> Aufgabe 1
Beantworten Sie anhand des Textes die folgenden Fragen.
(a) Wie heißt der Regisseur der Kasseler Neuinszenierung?
(b) Welchen Titel trägt das monumentale Werk von Einar Schleef?
(c) Für welches Haus hatte Einar Schleef eine nicht zustande gekommene „Parsifal“-Inszenierung vorbereitet?
> Aufgabe 2
Schreiben Sie die Stelle des Textes von „Oper: Richard Wagners“ bis einschließlich „Blut und Gewalt.“ genau ab.

> Text
© JUNGE FREIHEIT Verlag GmbH & Co.  www.jungefreiheit.de    26/02 21. Juni 2002

 
"Tötet die Schuldigen"
Oper: Richard Wagners "Parsifal" im Staatstheater Kassel
Konrad Pfinke

Woran wirtschaftet Gurnemanz?" Auch dieser Frage stellte sich der kürzlich verstorbene Einar Schleef, der vor einigen Jahren eine nicht zustande gekommene "Parsifal"-Inszenierung für die Nürnberger Oper vorbereitete, in seinem monumentalen Werk "Droge Faust Parsifal". Der Besucher der Kasseler Neuinszenierung erfährt recht schnell, woran man mit Gurnemanz ist - und er erfährt Dinge, die er, im dunklen Licht der "Parsifal"-Geschichte betrachtet, so schon bei Schleef bedacht fand: Der Gral oder Die Welt aus Blut und Gewalt.

Der Regisseur Sebastian Baumgarten, der bereits einige erhellende, rätselhaft verdunkelte Inszenierungen großer Opern in Kassel verantwortet hat, nimmt auch den "Parsifal", Wagners problematischstes Stück, blutig ernst. Baumgarten hat das Stück auf seine barbarischen und rituellen Urgründe durchleuchtet. Daß es sich beim Männerbund um eine erstarrte Gesellschaft handelt, deren Frauenverachtung zum Untergang führen muß, hat sich ja inzwischen herumgesprochen - aber Baumgarten bringt die Gewalt, die diesem Stück gerade in den Ordensszenen auch musikalisch zu eigen ist, offen auf die Bühne. Daß Amfortas in einer vampiristischen Aktion brutal angezapft wird, daß dessen Blut von den Rittern - als wären sie dem Drogenrausch verfallen - gesoffen wird, bringt das Bild des Blutsaugens vielleicht ein wenig zu deutlich, doch szenisch sinnfällig, auf jeden Fall erschreckend auf die Bühne. Wenn Titurel eine junge, zudem noch als Muslimin charakterisierte Frau in einer blasphemischen, aufwühlenden Zurschaustellung dem kranken König präsentiert, verschränken sich die Gewalt, das Begehren und die "Sünde", die man(n) nur mit Gewalt von sich abhalten kann.

> Lernmaterial
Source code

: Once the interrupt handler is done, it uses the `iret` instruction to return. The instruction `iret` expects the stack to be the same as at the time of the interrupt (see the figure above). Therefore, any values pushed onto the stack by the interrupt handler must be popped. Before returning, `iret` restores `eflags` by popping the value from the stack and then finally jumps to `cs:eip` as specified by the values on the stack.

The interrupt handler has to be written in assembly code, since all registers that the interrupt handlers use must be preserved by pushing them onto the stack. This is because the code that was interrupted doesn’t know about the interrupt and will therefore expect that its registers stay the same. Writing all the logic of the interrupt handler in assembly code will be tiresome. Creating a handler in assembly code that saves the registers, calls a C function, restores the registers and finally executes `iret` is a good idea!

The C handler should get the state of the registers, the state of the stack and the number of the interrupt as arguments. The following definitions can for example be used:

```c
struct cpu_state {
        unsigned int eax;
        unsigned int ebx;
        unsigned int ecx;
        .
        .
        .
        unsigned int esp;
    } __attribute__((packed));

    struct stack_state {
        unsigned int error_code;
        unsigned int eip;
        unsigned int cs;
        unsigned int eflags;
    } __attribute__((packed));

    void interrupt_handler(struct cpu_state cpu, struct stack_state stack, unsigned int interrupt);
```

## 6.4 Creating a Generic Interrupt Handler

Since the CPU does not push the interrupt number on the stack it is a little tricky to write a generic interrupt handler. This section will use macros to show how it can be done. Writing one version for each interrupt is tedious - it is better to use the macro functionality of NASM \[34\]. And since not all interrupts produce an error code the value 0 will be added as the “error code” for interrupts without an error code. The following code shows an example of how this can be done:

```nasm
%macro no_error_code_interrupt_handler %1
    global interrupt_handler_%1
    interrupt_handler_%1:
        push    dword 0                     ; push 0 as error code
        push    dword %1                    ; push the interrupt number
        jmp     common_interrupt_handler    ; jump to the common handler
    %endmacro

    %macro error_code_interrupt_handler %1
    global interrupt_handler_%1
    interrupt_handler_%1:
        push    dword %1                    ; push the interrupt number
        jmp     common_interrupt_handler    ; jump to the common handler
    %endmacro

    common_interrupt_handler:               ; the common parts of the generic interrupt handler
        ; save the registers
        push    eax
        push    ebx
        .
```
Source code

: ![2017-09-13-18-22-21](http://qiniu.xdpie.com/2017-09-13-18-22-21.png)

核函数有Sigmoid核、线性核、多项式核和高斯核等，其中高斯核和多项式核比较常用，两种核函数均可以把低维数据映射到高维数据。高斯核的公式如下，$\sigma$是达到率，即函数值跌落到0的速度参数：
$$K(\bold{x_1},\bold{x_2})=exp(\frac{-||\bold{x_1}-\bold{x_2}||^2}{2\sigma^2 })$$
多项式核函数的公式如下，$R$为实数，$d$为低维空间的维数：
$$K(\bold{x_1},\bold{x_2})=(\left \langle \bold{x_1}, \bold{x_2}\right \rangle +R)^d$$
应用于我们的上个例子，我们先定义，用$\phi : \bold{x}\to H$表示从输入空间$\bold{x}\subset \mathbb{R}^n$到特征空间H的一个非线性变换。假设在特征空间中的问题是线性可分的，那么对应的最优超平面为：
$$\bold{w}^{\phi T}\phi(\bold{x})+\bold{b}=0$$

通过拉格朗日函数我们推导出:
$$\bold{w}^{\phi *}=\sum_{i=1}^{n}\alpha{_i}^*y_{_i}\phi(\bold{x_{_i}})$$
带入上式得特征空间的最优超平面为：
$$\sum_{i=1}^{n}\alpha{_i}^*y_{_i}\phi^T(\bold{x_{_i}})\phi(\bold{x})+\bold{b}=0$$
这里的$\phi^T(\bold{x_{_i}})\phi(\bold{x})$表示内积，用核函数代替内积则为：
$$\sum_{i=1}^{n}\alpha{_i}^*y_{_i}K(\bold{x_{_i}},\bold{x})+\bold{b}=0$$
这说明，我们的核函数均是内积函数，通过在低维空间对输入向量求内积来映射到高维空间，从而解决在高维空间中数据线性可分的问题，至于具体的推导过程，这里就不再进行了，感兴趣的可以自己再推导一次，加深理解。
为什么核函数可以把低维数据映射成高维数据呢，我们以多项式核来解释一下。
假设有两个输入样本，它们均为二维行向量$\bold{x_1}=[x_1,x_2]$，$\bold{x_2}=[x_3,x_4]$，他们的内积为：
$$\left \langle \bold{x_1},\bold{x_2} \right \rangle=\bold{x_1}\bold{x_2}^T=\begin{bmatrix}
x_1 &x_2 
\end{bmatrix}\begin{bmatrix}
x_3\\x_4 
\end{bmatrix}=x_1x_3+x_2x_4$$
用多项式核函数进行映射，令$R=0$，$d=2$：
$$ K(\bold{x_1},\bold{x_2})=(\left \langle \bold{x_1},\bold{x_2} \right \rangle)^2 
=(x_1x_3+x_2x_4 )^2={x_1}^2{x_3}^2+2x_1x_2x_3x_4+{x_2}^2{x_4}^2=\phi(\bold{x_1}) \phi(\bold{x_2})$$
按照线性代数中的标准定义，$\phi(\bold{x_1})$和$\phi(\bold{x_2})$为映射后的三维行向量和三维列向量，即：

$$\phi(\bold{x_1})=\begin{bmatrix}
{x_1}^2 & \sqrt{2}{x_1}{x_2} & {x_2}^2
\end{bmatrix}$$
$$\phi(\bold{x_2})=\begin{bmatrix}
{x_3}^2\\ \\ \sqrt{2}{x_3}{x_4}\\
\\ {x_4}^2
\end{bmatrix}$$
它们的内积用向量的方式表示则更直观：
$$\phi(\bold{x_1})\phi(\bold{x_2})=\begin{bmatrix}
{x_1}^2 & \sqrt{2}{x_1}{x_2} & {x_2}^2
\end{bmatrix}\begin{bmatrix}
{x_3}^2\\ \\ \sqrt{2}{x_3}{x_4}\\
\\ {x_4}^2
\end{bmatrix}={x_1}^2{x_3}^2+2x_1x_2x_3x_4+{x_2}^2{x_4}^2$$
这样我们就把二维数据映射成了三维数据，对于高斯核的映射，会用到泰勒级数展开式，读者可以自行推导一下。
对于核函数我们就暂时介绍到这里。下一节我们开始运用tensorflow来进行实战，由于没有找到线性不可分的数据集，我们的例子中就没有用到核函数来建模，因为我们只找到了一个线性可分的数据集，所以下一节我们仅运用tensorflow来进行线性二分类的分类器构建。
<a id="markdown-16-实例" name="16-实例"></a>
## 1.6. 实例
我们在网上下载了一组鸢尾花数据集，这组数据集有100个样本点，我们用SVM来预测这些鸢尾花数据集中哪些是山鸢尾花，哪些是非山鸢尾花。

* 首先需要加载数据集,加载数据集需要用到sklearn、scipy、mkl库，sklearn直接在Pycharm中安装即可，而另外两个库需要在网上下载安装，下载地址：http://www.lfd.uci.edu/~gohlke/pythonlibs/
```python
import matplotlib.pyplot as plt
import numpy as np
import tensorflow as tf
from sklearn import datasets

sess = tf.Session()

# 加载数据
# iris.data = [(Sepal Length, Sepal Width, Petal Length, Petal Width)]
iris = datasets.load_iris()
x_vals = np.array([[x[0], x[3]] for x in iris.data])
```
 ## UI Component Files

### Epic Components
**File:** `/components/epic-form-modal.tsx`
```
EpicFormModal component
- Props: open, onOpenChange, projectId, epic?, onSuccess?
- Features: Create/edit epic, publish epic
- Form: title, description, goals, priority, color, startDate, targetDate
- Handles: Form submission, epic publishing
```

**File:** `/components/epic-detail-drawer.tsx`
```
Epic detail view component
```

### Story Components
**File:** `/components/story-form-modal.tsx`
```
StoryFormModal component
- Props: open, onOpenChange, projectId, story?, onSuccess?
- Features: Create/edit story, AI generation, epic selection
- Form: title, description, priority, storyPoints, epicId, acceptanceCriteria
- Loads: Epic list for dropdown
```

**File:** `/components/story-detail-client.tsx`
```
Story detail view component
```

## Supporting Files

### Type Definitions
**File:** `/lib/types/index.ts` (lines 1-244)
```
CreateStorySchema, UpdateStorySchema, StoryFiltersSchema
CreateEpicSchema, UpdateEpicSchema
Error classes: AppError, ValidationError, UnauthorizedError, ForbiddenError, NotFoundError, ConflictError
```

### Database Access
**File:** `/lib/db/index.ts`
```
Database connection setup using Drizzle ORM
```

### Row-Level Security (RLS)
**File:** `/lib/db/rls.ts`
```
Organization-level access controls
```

> Lösung 1
(a) Sebastian Baumgarten
(b) „Droge Faust Parsifal“
(c) Für die Nürnberger Oper

> Lösung 2
Oper: Richard Wagners "Parsifal" im Staatstheater Kassel
Konrad Pfinke

Woran wirtschaftet Gurnemanz?" Auch dieser Frage stellte sich der kürzlich verstorbene Einar Schleef, der vor einigen Jahren eine nicht zustande gekommene "Parsifal"-Inszenierung für die Nürnberger Oper vorbereitete, in seinem monumentalen Werk "Droge Faust Parsifal". Der Besucher der Kasseler Neuinszenierung erfährt recht schnell, woran man mit Gurnemanz ist - und er erfährt Dinge, die er, im dunklen Licht der "Parsifal"-Geschichte betrachtet, so schon bei Schleef bedacht fand: Der Gral oder Die Welt aus Blut und Gewalt.